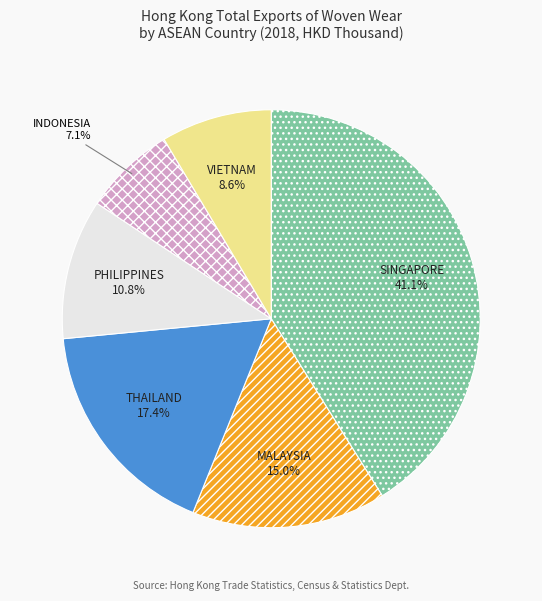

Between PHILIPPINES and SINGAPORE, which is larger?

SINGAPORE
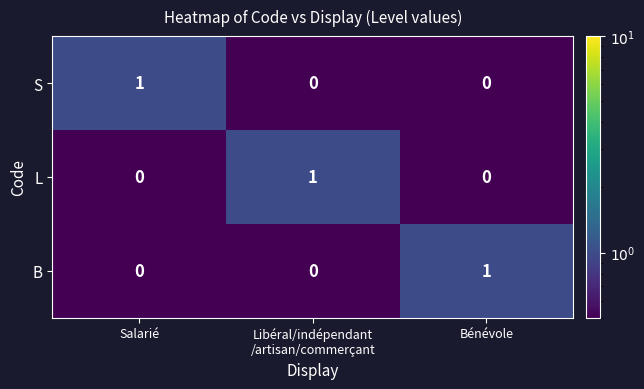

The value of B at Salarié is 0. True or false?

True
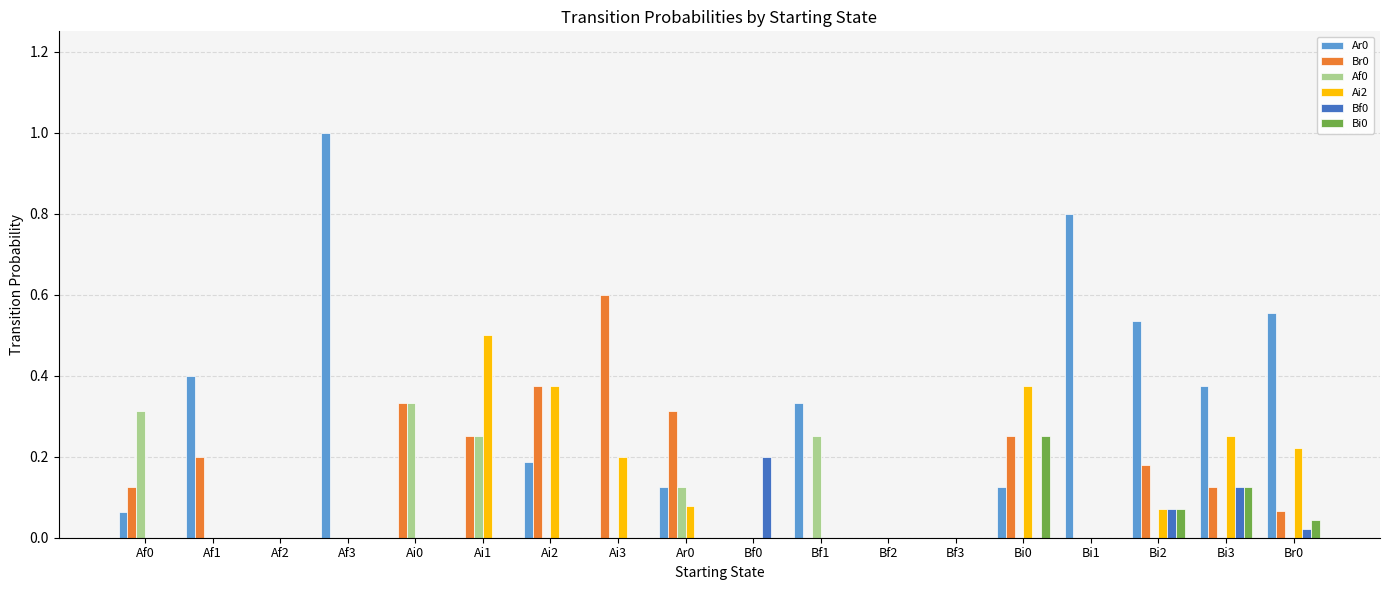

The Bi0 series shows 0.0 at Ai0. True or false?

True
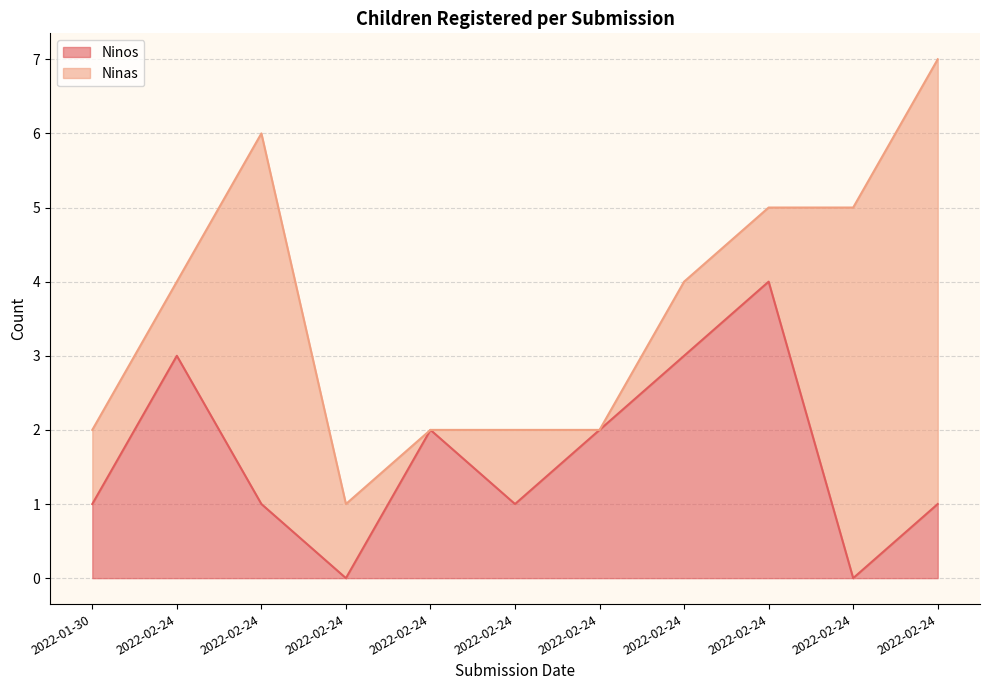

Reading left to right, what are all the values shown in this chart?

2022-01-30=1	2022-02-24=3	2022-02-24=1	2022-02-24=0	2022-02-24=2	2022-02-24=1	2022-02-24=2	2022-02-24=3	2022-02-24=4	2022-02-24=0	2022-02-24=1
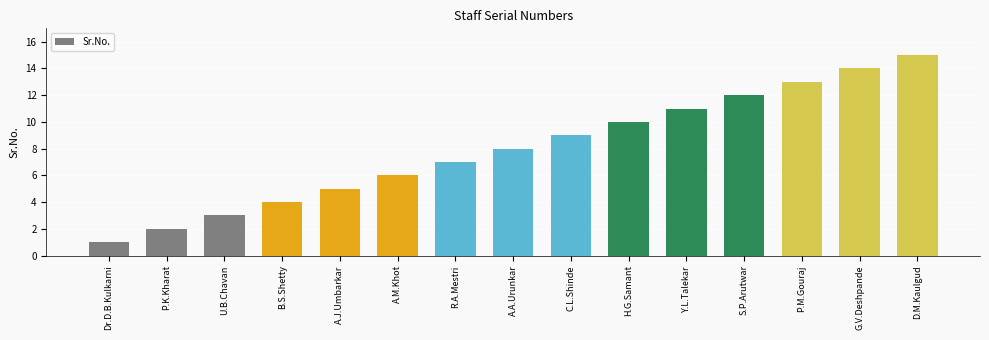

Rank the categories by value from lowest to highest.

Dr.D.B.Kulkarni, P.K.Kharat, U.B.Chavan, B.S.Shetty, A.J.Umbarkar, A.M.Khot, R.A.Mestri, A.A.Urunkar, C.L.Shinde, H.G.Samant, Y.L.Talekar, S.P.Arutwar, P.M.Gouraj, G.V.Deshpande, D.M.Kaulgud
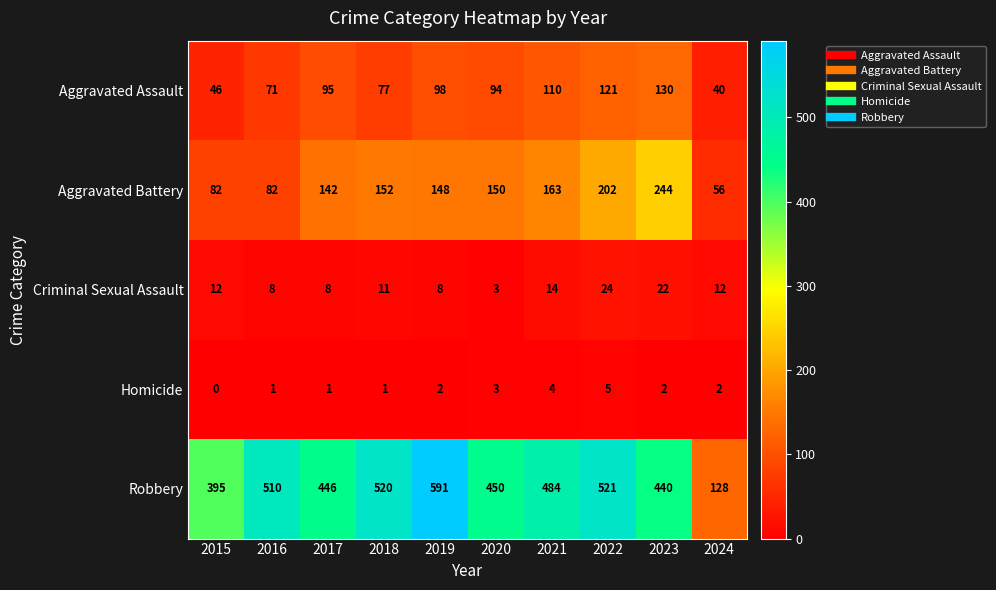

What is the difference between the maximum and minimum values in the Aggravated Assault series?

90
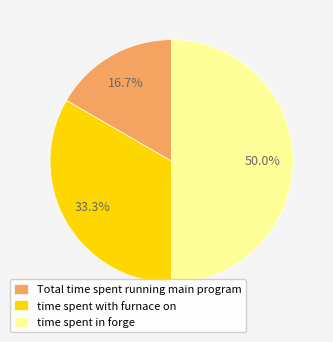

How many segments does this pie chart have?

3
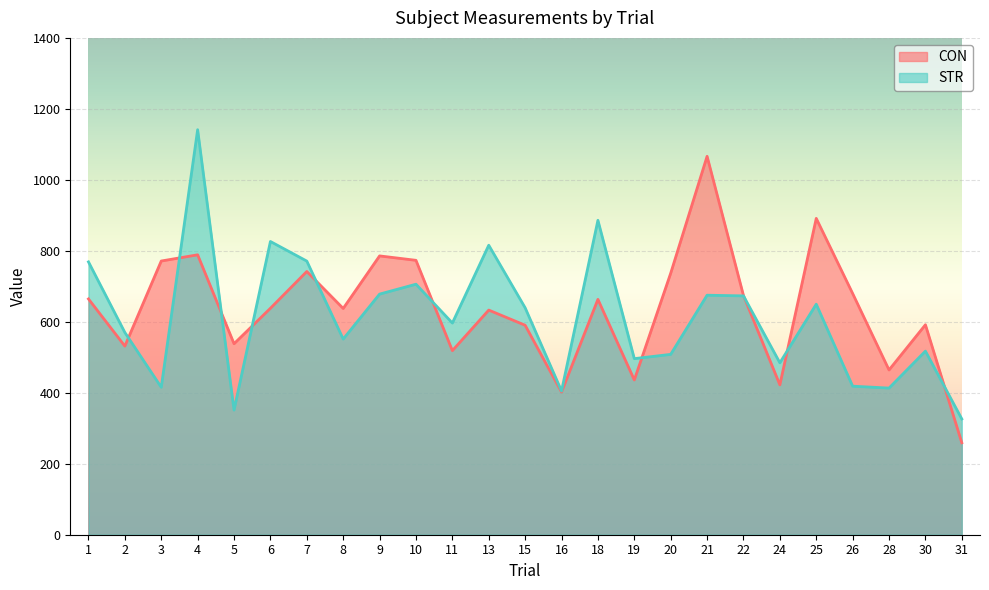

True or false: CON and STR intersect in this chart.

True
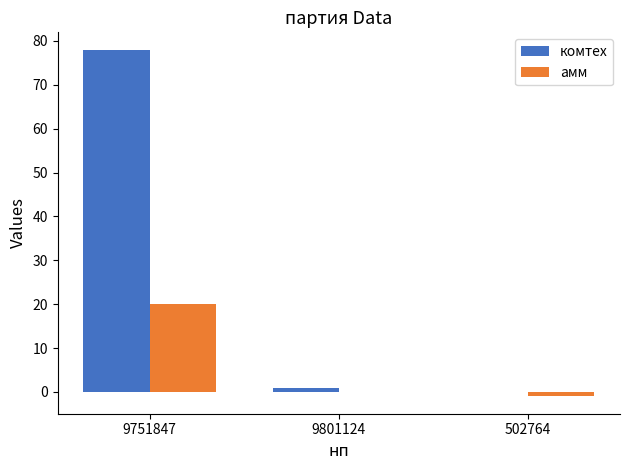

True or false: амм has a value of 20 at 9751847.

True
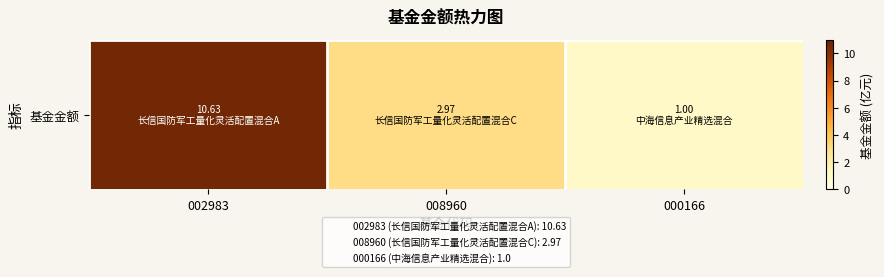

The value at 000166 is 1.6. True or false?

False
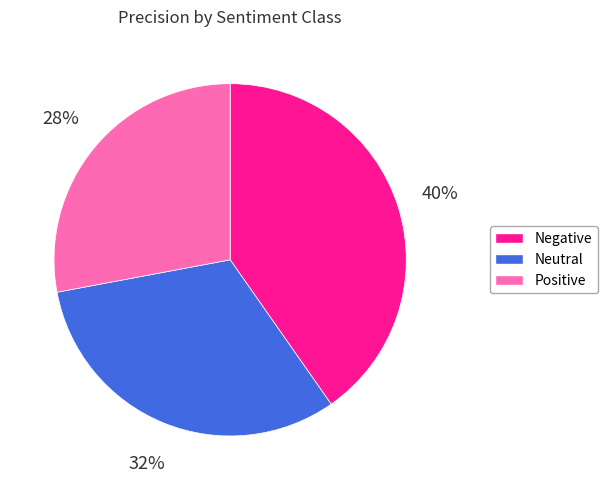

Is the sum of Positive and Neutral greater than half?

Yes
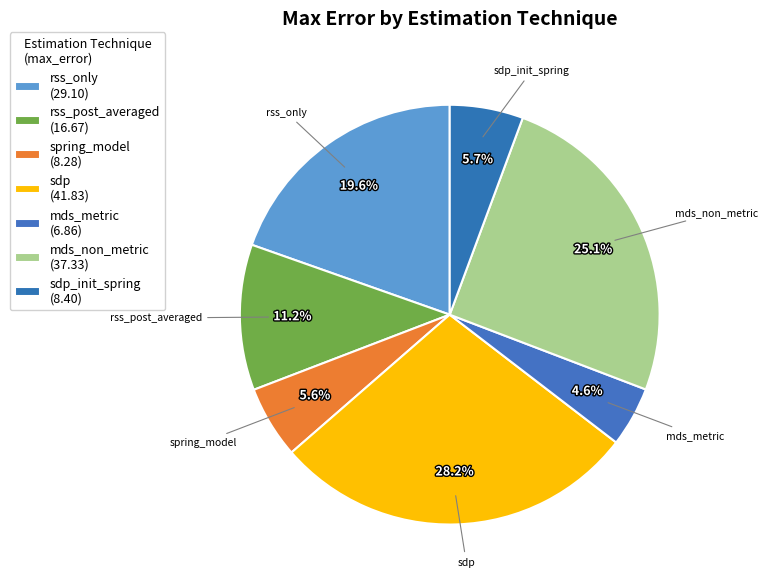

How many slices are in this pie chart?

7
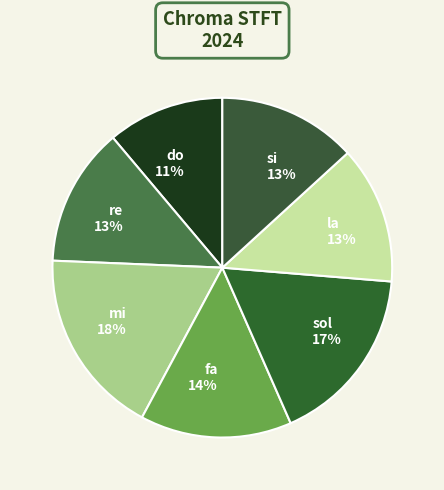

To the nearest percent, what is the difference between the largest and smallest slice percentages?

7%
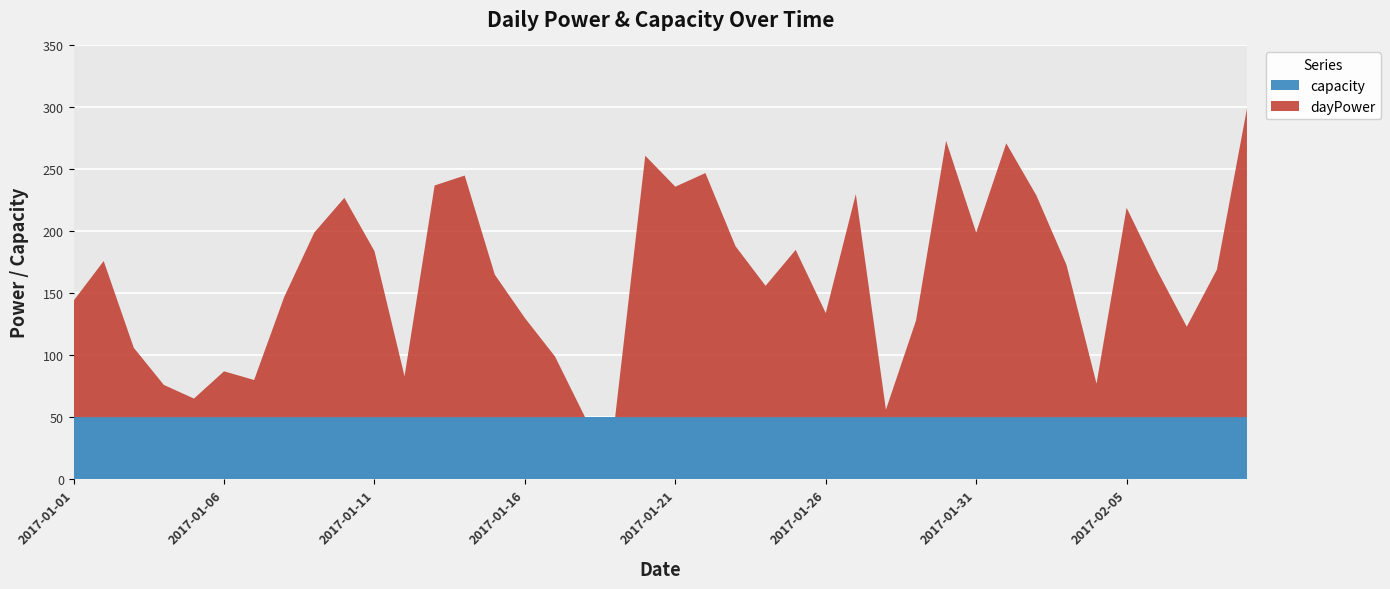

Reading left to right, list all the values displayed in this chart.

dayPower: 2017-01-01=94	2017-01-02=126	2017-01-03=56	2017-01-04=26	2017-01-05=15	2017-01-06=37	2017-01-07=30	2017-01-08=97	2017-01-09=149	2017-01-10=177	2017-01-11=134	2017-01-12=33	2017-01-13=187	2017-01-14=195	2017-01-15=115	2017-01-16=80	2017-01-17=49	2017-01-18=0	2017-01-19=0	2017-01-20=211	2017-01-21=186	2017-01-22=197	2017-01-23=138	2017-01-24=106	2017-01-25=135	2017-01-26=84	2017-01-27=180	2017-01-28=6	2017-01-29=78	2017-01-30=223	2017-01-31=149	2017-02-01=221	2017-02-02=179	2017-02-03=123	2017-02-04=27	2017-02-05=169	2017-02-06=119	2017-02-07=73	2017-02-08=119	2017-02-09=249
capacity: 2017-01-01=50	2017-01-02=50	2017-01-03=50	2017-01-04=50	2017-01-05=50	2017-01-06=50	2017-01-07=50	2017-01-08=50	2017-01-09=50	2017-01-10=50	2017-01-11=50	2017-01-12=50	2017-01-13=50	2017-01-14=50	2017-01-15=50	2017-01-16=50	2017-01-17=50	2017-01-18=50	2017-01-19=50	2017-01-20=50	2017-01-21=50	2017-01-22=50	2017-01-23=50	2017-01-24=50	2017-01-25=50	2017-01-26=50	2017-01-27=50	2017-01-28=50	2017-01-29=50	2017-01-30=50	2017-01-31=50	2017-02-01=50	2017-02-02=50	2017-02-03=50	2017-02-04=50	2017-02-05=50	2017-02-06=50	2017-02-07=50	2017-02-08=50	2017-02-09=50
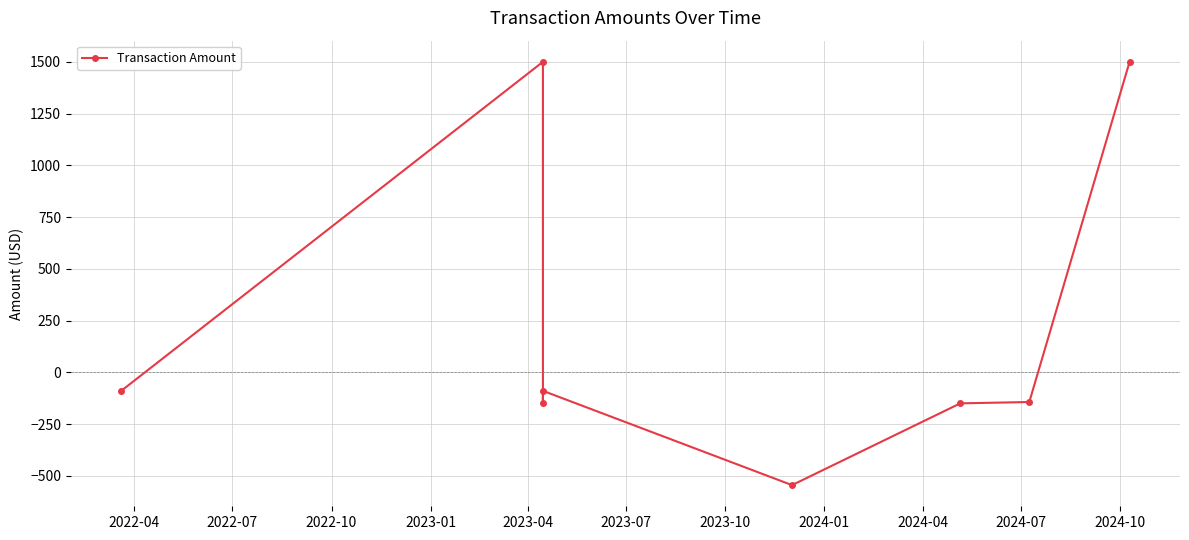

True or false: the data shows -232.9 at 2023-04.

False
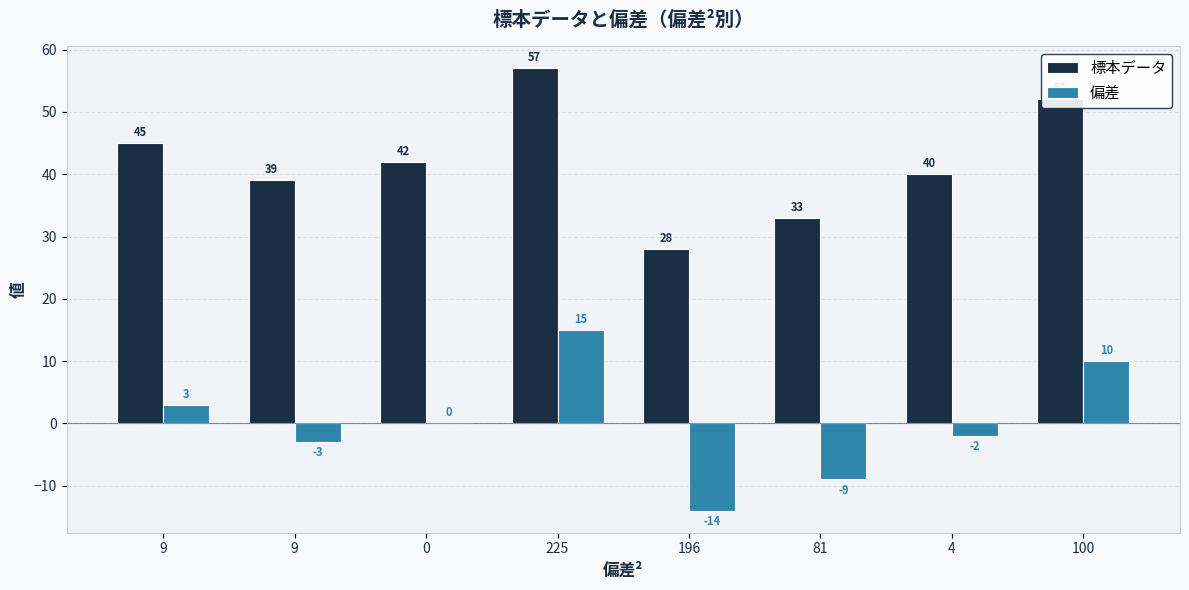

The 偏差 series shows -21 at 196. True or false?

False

_Work required_
Copy every row above word for word, leaving out the pictures.

_Exercise result_
Between PHILIPPINES and SINGAPORE, which is larger?

SINGAPORE

The value of B at Salarié is 0. True or false?

True

The Bi0 series shows 0.0 at Ai0. True or false?

True

Reading left to right, what are all the values shown in this chart?

2022-01-30=1	2022-02-24=3	2022-02-24=1	2022-02-24=0	2022-02-24=2	2022-02-24=1	2022-02-24=2	2022-02-24=3	2022-02-24=4	2022-02-24=0	2022-02-24=1

Rank the categories by value from lowest to highest.

Dr.D.B.Kulkarni, P.K.Kharat, U.B.Chavan, B.S.Shetty, A.J.Umbarkar, A.M.Khot, R.A.Mestri, A.A.Urunkar, C.L.Shinde, H.G.Samant, Y.L.Talekar, S.P.Arutwar, P.M.Gouraj, G.V.Deshpande, D.M.Kaulgud

What is the difference between the maximum and minimum values in the Aggravated Assault series?

90

How many segments does this pie chart have?

3

True or false: CON and STR intersect in this chart.

True

True or false: амм has a value of 20 at 9751847.

True

The value at 000166 is 1.6. True or false?

False

Is the sum of Positive and Neutral greater than half?

Yes

How many slices are in this pie chart?

7

To the nearest percent, what is the difference between the largest and smallest slice percentages?

7%

Reading left to right, list all the values displayed in this chart.

dayPower: 2017-01-01=94	2017-01-02=126	2017-01-03=56	2017-01-04=26	2017-01-05=15	2017-01-06=37	2017-01-07=30	2017-01-08=97	2017-01-09=149	2017-01-10=177	2017-01-11=134	2017-01-12=33	2017-01-13=187	2017-01-14=195	2017-01-15=115	2017-01-16=80	2017-01-17=49	2017-01-18=0	2017-01-19=0	2017-01-20=211	2017-01-21=186	2017-01-22=197	2017-01-23=138	2017-01-24=106	2017-01-25=135	2017-01-26=84	2017-01-27=180	2017-01-28=6	2017-01-29=78	2017-01-30=223	2017-01-31=149	2017-02-01=221	2017-02-02=179	2017-02-03=123	2017-02-04=27	2017-02-05=169	2017-02-06=119	2017-02-07=73	2017-02-08=119	2017-02-09=249
capacity: 2017-01-01=50	2017-01-02=50	2017-01-03=50	2017-01-04=50	2017-01-05=50	2017-01-06=50	2017-01-07=50	2017-01-08=50	2017-01-09=50	2017-01-10=50	2017-01-11=50	2017-01-12=50	2017-01-13=50	2017-01-14=50	2017-01-15=50	2017-01-16=50	2017-01-17=50	2017-01-18=50	2017-01-19=50	2017-01-20=50	2017-01-21=50	2017-01-22=50	2017-01-23=50	2017-01-24=50	2017-01-25=50	2017-01-26=50	2017-01-27=50	2017-01-28=50	2017-01-29=50	2017-01-30=50	2017-01-31=50	2017-02-01=50	2017-02-02=50	2017-02-03=50	2017-02-04=50	2017-02-05=50	2017-02-06=50	2017-02-07=50	2017-02-08=50	2017-02-09=50

True or false: the data shows -232.9 at 2023-04.

False

The 偏差 series shows -21 at 196. True or false?

False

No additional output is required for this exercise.